Re: Oracle RAC and raw disks
- From: "Jackson, James D. (Mission Systems)" <James.D.Jackson@xxxxxxx>
- Date: Thu, 6 Apr 2006 14:27:00 -0600
I'm not questioning whether raw devices are OK. I understand their performance benefits and their management challenges. I was merely trying to point out what factors might be underlying the DBA's motivation to use Oracle to manage the raw devices, essentially taking the storage management task out of the hands of the sysadmins.
AIX-Geek's issue of having storage that's not managed by AIX is a valid one, and can only be reconciled through appropriate system management procedures, unless Oracle's ASM has some sort of means of preventing AIX from creating volume groups on ASM-managed resources, which I doubt.
The problem is, the DBA can use ASM to circumvent the "typical" AIX-centric process for creating raw logical volumes that you described in your reply. ASM can use the raw disk devices directly to carve out its storage. It doesn't "need" logical volumes; it creates its own disk groups and storage containers.
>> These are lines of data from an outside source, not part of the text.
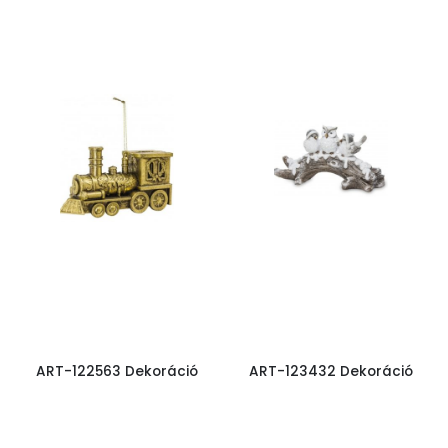
ART-122563 Dekoráció
ART-123432 Dekoráció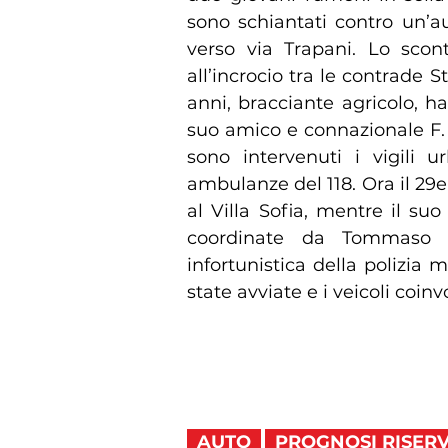
sono schiantati contro un’a
verso via Trapani. Lo scont
all’incrocio tra le contrade St
anni, bracciante agricolo, h
suo amico e connazionale F. 
sono intervenuti i vigili u
ambulanze del 118. Ora il 29e
al Villa Sofia, mentre il s
coordinate da Tommaso T
infortunistica della polizia 
state avviate e i veicoli coinv
AUTO
PROGNOSI RISER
However, from LVM's point-of-view, the disks used by ASM are still available for assignment to a volume group, and if an unaware SA were to do so, the results would be catastrophic to the ASM storage containers.
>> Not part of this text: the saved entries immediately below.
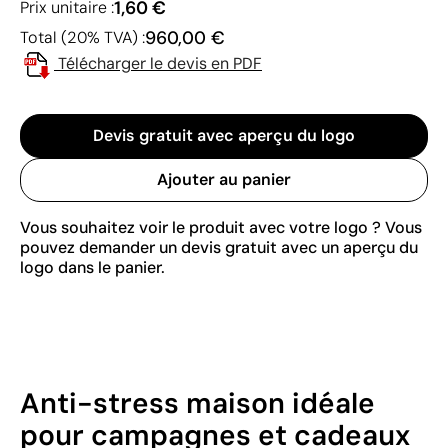
1,60 €
Prix unitaire :
960,00 €
Total (20% TVA) :
Télécharger le devis en PDF
Devis gratuit avec aperçu du logo
Ajouter au panier
Vous souhaitez voir le produit avec votre logo ? Vous
pouvez demander un devis gratuit avec un aperçu du
logo dans le panier.
Anti-stress maison idéale
pour campagnes et cadeaux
This is, of course, assuming that his customer's DBA wants to use ASM to manage Oracle's storage, which appears to be the case.
-----Original Message-----
From: IBM AIX Discussion List [mailto:aix-l@xxxxxxxxxxxxx] On Behalf Of Gergely Fóti
Sent: Thursday, April 06, 2006 4:17 AM
To: aix-l@xxxxxxxxxxxxx
Subject: Re: Oracle RAC and raw disks
Even when the Customer uses Oracle9 or earlier release, raw devices are OK. You can win some performance without using file cache. But 1.) the other hand Oracle (10g) runs well with ASM; 2.) there's no problem with datafiles on file system. It is question of VMM tuning.
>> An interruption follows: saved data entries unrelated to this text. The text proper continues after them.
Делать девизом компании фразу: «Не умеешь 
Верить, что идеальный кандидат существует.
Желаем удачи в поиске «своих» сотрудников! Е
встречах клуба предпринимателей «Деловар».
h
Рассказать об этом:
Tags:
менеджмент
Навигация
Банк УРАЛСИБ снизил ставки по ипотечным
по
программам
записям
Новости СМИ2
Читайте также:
The raw device does not deal with hdisk at all. You make a VG, assign hdisks with that, then define LVs (as large as you wish, LV type not count, it can be anything). The raw device means the defined LV with "r" prefix (/dev/r<logical volume>), you have to refer this, when you are adding devices to database. Besides it must have readable/writable to user oracle.You cannot harm VG nor hdisk nor LV, when it is in use, so sysadmins are quite in safe. Any more questions?